Can you tell us about your role and experience at the Humanities Alliance? 

I was a fellow at Hostos Community College from 2021-2023. I started my PhD coming with a lot of experience working in the New York City Department of Education. I was interested in learning about who the key players are and how to navigate the system. One of my interests in both Humanities Alliance and the Teaching and Learning Center Fellowships were to learn about the CUNY bureaucracy and system. Now that I’m at CUNY, it has been interesting for me to understand how CUNY as a bureaucracy and another large institution with another very large union operates. I’ve worked at Queens College, Hunter College, and shortly at the School of Labor and Urban Studies. Through the Humanities Alliance, and being affiliated with Hostos, which is a community college, I had the opportunity to learn and understand another institution in this system. Kris Burrel, the faculty coordinator at Hostos, organized a lot of meetings with people who hold various roles at Hostos. Through those meetings, I was able to get a deeper understanding of how the institution works and its culture, and I think for anyone who is interested in large systemic change, these are important factors to understand. Another reason that I was interested in learning about community colleges was that most of my students when I was a high school teacher ended up going to a community college, not Hostos but mainly Kingsborough and Borough of Manhattan Community College, and sometimes the City Tech (New York City College of Technology). Also, as someone in education, I know that I will be talking about pedagogy for the rest of my life. So, getting an exposure to what those conversations are like at a community college was really interesting. I worked with their Center for Teaching and Learning during my second year of the fellowship and learned how their CTL works. They have one representative from each major disciplinary area, and that was interesting in terms of seeing how pedagogy is discussed across disciplines. 

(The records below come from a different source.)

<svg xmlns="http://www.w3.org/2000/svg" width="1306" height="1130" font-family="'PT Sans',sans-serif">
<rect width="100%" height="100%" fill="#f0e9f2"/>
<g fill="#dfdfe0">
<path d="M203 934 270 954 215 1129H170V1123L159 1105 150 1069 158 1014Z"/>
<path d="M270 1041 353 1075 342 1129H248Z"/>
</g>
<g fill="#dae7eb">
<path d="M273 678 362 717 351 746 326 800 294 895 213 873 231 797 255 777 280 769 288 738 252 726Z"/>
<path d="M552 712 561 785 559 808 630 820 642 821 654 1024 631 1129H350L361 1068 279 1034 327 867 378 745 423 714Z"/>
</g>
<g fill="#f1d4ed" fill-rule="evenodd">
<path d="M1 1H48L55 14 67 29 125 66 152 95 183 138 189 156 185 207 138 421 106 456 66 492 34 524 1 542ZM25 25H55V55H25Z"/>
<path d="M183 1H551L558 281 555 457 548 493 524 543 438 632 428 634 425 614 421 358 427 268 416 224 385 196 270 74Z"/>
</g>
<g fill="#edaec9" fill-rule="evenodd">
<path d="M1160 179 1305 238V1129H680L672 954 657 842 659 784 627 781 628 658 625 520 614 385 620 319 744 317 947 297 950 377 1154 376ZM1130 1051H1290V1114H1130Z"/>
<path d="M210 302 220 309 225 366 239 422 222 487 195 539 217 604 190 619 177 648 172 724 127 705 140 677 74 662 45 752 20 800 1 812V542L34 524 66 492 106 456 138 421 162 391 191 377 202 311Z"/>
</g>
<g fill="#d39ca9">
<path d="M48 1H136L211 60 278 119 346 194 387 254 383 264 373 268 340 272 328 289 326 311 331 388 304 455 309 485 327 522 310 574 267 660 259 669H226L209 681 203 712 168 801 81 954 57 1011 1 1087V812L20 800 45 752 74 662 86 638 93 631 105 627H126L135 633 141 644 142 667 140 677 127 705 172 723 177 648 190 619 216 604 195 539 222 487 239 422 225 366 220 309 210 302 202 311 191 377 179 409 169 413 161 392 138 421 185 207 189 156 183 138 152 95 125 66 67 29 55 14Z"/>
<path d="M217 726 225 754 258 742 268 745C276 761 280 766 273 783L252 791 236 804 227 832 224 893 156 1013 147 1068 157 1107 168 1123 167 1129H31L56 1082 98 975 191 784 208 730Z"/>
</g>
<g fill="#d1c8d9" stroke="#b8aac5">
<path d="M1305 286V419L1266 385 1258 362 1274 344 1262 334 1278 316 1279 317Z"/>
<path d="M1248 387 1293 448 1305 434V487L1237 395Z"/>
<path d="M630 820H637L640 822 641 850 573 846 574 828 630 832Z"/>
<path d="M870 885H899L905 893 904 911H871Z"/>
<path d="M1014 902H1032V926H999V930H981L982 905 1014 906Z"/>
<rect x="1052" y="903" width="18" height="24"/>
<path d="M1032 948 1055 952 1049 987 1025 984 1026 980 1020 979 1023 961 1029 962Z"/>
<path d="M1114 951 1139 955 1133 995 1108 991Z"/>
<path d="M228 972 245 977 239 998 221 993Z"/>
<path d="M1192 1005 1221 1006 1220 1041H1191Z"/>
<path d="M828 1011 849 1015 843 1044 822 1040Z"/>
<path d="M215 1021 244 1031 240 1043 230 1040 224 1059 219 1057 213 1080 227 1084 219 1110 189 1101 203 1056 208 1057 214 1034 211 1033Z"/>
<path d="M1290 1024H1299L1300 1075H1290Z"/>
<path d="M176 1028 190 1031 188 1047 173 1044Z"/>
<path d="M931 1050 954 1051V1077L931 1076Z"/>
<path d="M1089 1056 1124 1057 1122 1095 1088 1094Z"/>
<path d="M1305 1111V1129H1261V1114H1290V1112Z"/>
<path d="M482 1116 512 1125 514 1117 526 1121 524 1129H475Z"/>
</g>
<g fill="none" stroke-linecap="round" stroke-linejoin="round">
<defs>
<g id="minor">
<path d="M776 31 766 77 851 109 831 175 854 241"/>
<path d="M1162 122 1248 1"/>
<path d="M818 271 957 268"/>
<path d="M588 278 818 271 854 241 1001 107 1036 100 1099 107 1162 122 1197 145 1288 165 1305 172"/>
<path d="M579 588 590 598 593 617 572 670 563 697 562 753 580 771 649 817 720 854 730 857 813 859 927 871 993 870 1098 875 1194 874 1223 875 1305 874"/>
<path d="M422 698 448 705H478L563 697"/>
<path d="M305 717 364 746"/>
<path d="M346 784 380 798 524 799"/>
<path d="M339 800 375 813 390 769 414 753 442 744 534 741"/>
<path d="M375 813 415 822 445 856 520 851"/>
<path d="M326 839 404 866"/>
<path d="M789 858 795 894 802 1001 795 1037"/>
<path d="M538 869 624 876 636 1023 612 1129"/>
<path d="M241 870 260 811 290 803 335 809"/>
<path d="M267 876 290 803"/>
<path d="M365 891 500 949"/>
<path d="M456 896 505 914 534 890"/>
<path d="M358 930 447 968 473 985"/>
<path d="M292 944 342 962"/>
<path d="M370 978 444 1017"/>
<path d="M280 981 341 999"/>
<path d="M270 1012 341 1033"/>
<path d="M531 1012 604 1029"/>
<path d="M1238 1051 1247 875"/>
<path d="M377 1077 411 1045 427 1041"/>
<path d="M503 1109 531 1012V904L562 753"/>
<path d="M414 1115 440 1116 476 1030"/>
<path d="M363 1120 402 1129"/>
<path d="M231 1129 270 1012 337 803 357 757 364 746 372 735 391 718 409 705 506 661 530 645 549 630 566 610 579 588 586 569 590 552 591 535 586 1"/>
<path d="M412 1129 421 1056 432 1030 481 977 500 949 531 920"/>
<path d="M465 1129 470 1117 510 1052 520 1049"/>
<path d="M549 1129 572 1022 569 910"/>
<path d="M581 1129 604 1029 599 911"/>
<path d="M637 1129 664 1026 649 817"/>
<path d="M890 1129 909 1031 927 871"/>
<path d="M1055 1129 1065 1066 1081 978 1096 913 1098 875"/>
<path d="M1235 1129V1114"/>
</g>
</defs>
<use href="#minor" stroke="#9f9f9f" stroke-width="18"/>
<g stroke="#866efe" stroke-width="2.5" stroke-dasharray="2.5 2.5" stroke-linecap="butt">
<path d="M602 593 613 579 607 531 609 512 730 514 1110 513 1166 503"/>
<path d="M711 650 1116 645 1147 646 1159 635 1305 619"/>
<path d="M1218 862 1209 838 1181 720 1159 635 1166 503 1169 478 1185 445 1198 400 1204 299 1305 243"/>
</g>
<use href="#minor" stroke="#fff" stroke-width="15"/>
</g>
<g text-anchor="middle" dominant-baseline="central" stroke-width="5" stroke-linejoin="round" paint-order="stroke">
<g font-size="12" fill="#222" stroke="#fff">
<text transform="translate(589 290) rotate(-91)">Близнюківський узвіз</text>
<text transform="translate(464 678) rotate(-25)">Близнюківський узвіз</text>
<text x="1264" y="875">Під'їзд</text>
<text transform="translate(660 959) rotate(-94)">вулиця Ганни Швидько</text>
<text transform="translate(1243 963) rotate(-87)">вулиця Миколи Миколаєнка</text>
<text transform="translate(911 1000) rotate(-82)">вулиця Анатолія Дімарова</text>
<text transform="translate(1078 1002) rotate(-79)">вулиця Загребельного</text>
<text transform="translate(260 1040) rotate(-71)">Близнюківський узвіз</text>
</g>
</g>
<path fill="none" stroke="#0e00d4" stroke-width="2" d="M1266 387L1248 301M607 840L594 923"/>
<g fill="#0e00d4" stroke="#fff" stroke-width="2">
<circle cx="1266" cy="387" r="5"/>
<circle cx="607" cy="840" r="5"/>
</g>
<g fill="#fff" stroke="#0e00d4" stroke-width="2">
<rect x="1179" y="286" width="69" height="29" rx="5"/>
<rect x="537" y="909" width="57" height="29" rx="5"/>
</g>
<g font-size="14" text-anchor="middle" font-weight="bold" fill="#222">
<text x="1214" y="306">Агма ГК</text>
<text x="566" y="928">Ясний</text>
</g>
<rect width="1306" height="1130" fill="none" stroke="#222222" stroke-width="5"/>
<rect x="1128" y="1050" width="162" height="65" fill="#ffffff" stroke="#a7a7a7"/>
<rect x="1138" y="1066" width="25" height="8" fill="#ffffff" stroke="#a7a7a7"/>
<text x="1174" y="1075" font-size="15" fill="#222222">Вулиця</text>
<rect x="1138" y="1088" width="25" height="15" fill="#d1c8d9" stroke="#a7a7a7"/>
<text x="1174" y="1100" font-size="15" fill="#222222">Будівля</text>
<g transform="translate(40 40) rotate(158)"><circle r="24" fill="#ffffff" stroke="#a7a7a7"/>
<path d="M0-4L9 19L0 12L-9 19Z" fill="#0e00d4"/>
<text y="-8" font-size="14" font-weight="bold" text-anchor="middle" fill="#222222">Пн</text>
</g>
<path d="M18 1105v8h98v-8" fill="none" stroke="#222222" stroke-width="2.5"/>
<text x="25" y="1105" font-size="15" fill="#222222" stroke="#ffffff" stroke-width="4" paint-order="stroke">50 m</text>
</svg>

Your work is at the intersection of activism, education, and pedagogy. Considering that, what’s your career plan in the future after graduation? 

In an ideal world, I would work as a professor in a school of education. I don’t want to leave New York City, and that significantly limits my options. I’m not the most outspoken organizer in the city, but I’m not soft spoken about my politics which I think could have an impact on the jobs that are available to me. That’s a choice that I’m okay making given my positionality, particularly as a white person and given that I have a community and resources available to me that allows me to make that choice. I understand why others might not make that choice. But all of that is to say, I’m planning to apply for jobs if they exist, but I’m not necessarily expecting to get them. There are a lot of other spaces in education that one can be in. I still have my license as a teacher, and I can go back to teaching high school potentially. Although that’s a whole choice that I have mixed feelings about too. But I think every institution has its issues and is problematic. And it’s just kind of a choice about which issues do you want to deal with. Academia has one set of issues and working in a public high school would be another. I’m interested in continuing my research, but not for the sake of doing research itself, but more so research in service of social movements. If I have an opportunity to do that, then I would continue research in that sense, but doing organizing work and teaching in some capacity is what I find myself most drawn to.  

This interview was conducted by Mehrnaz Moghaddam, Humanities Alliance Communication Fellow.